Ithe issue will always occur IF the number of characters on each line is greater than 127 (including the newline character)

Thanks for this detailed report. It's a huge help!

Right now I'm working to convert teensy_reboot to use the new location info. Also hit a bug in the new merged verbose info logging... so lots of code open right now on my desktop!

Will look into this one later today.
 
No problem - I had a hunch about the 127 characters ... - Its not a major issue and so not urgent from my point of view, and the new version looks great in all other respects but I will report back any other issues I encounter.
 
I'm debating whether to publish beta2 today, or wait a little longer.

@Defragster - would you like to give this another try?

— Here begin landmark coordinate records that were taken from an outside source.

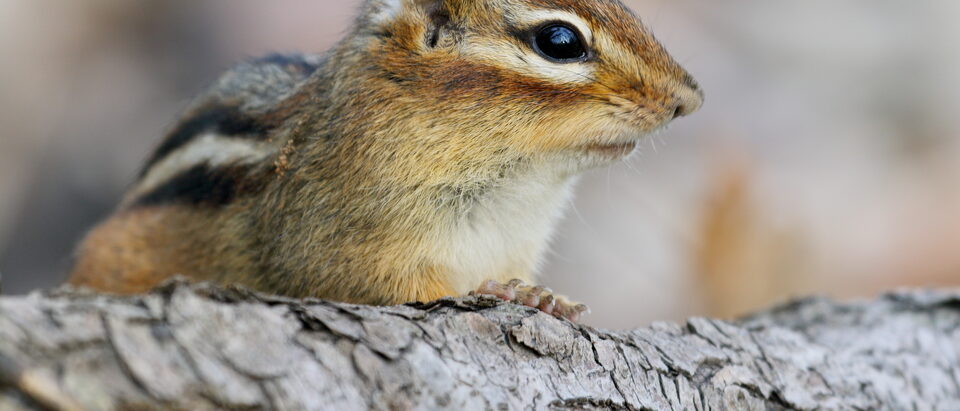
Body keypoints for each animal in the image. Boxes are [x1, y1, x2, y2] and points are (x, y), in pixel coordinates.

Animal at [67, 0, 702, 322]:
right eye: (559, 41)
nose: (688, 99)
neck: (518, 184)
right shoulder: (338, 244)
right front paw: (508, 294)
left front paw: (541, 295)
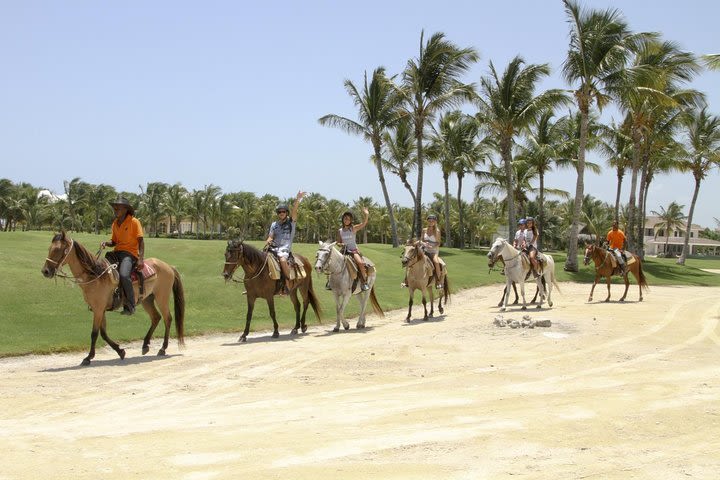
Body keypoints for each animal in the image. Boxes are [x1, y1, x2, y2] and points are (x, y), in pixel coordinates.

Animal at [41, 232, 186, 364]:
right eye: (49, 248)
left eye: (58, 249)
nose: (45, 271)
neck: (96, 275)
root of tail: (169, 266)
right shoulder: (99, 310)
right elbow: (103, 333)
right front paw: (120, 351)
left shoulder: (99, 309)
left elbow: (94, 333)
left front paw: (88, 357)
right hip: (147, 299)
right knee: (156, 317)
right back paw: (145, 345)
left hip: (162, 297)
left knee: (167, 318)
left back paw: (163, 348)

I've now updated teensy_reboot.exe to use the location info, so it should always reboot the selected board if you've chosen one from the "Teensy" part of the ports menu. If you select from the "Serial" part, it's still considered only a suggestion. The location info isn't (yet) being used by Teensy Loader, so there are still some unlikely cases where the wrong board could get used, like having another board sitting in bootloader mode with Teensy Loader's auto mode switched off. But it should now be much better for using more than 1 board.

As you can see in that screenshot, Teensy Loader's verbose info window now collects details from the other utilities. Hopefully this will pave the way for easily reporting problems and me being able to solve them.